HVR uses ODBC connection to the Hadoop cluster for which it requires the ODBC driver (Amazon ODBC 1.1.1 or HortonWorks ODBC 2.1.2 and above) for Hive installed on the machine (or in the same network).
The Amazon and HortonWorks ODBC drivers are similar and compatible to work with Hive 2.x release. However, it is recommended to use the Amazon ODBC driver for Amazon Hive and the Hortonworks ODBC driver for HortonWorks Hive.

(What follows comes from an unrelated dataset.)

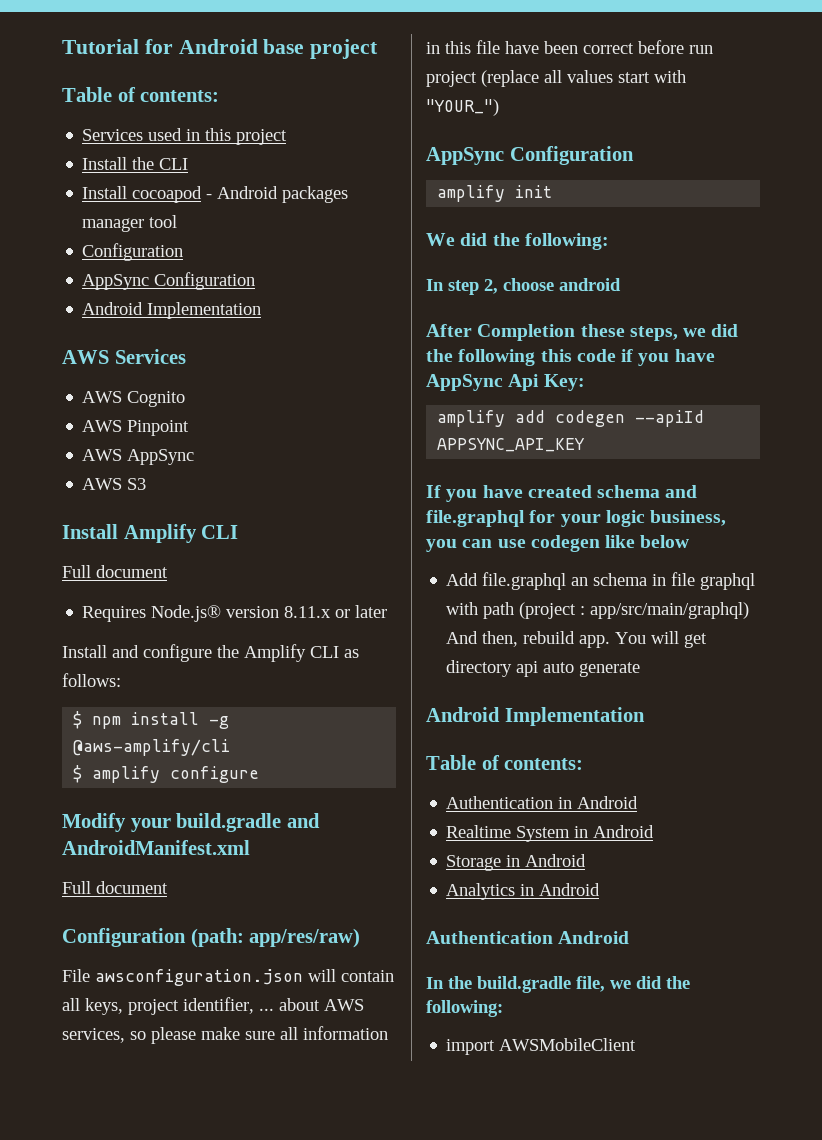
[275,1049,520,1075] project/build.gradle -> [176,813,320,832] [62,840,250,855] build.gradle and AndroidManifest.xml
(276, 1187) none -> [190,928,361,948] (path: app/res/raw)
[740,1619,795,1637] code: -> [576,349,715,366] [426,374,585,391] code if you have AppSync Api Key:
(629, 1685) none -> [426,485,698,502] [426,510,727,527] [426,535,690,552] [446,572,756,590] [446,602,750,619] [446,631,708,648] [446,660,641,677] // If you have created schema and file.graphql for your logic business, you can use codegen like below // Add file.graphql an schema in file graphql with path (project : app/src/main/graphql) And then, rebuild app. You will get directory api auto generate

By default, HVR uses Amazon ODBC driver for connecting to Hadoop. To use the Hortonworks ODBC driver the following action definition is required:
|Azure DLS||*||Environment /Name=HVR_ODBC_CONNECT_STRING_DRIVER /Value=Hortonworks Hive ODBC Driver 64-bit|
|Azure DLS||*||Environment /Name=HVR_ODBC_CONNECT_STRING_DRIVER /Value=Hortonworks Hive ODBC Driver|
For the file formats (CSV, JSON, and AVRO) the following action definitions are required to handle certain limitations of the Hive deserialization implementation during Bulk or Row-wise Compare:
- For CSV,
- For JSON,
- For Avro,
|Azure DLS||*||FileFormat /NullRepresentation=\\N|
|Azure DLS||*||TableProperties /CharacterMapping="\x00>\\0;\n>\\n;\r>\\r;">\""|
|Azure DLS||*||TableProperties /MapBinary=BASE64|
|Azure DLS||*||TableProperties /MapBinary=BASE64|
|Azure DLS||*||FileFormat /JsonMode=ROW_FRAGMENTS|
|Azure DLS||*||FileFormat /AvroVersion=v1_8|
v1_8 is the default value for FileFormat /AvroVersion, so it is not mandatory to define this action.